The Cleeve Abbey tiled pavement is the only large example of a decorated medieval refectory floor in Britain. The fact that it survived with its original placement still intact makes it a rarity of international significance. A smaller piece of the 13th century church floor was also discovered at Cleeve Abbey, and while it too is made of colorful encaustic tiles, they have been relain and look like a patchwork quilt now.

The old refectory floor was rediscovered in 1876. To protect it for future generations, the floor was reburied until 1951 when it was again exposed and displayed to the public. It was covered each winter to save it from inclement weather and uncovered during the summer months so tourists could view it.

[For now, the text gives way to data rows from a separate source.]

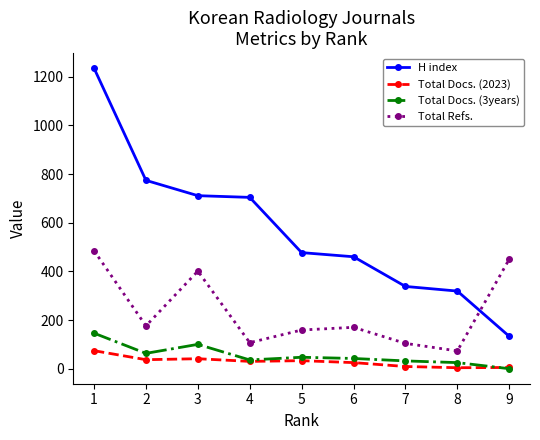

What is the total value across all series at 5?

716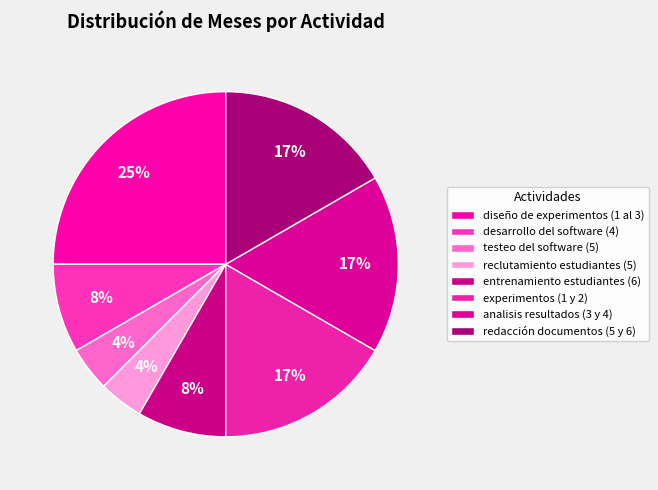

How many slices are in this pie chart?

8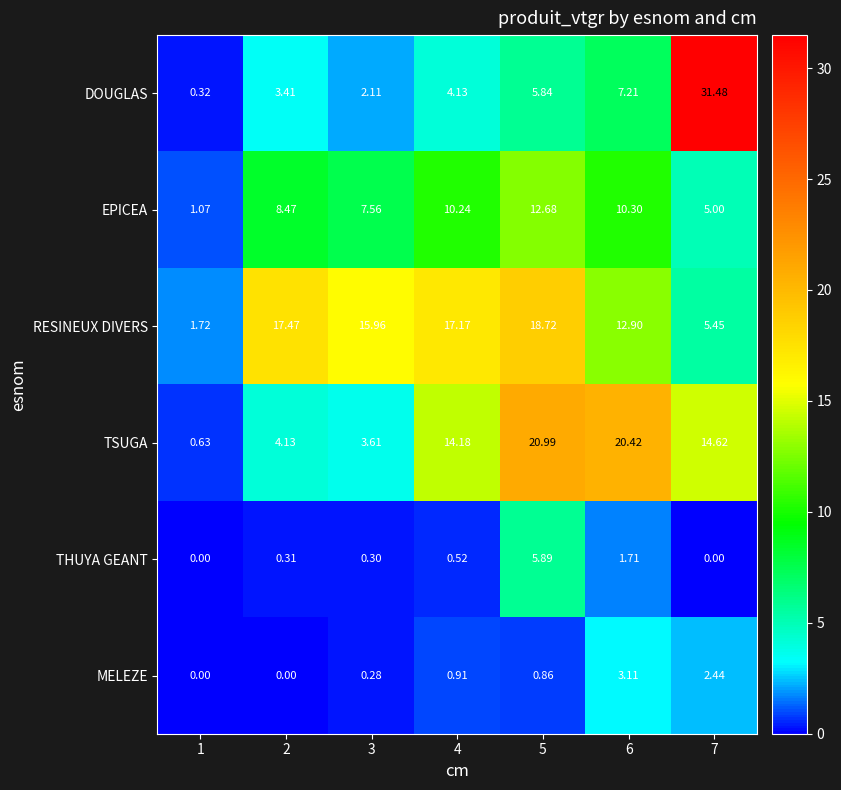

Which series changed the most between 4 and 7?

DOUGLAS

In the 1990s, tests by English Heritage found that the tiles were dangerous deteriorating from their exposure to the elements. Thermal stress was damaging the protective glaze surface and eroding the detailed patterns in the clay, while microbes and high salt gnawed away the priceless pavement. In an attempt to prevent further damage, English Heritage installed a marquee tent over the floor tiles, which helped keep the sun’s rays from hitting the tiles directly but was only a temporary solution while they worked on a permanent one.

Last year construction began on a new shelter made of louvred oak slats which allow light to enter the space for optimal viewing, but keep direct sunlight from beating down on the tiles. There’s a ventilation system which keeps the temperatures inside the enclosure stable at all times. Visitors can enjoy the floor comfortably from seating and viewing platforms.

The new shelter opened on Good Friday, March 25th, 2016, and will be open daily through October 21st, 2016, which is when Cleeve Abbey closes for the winter. It will open again next spring.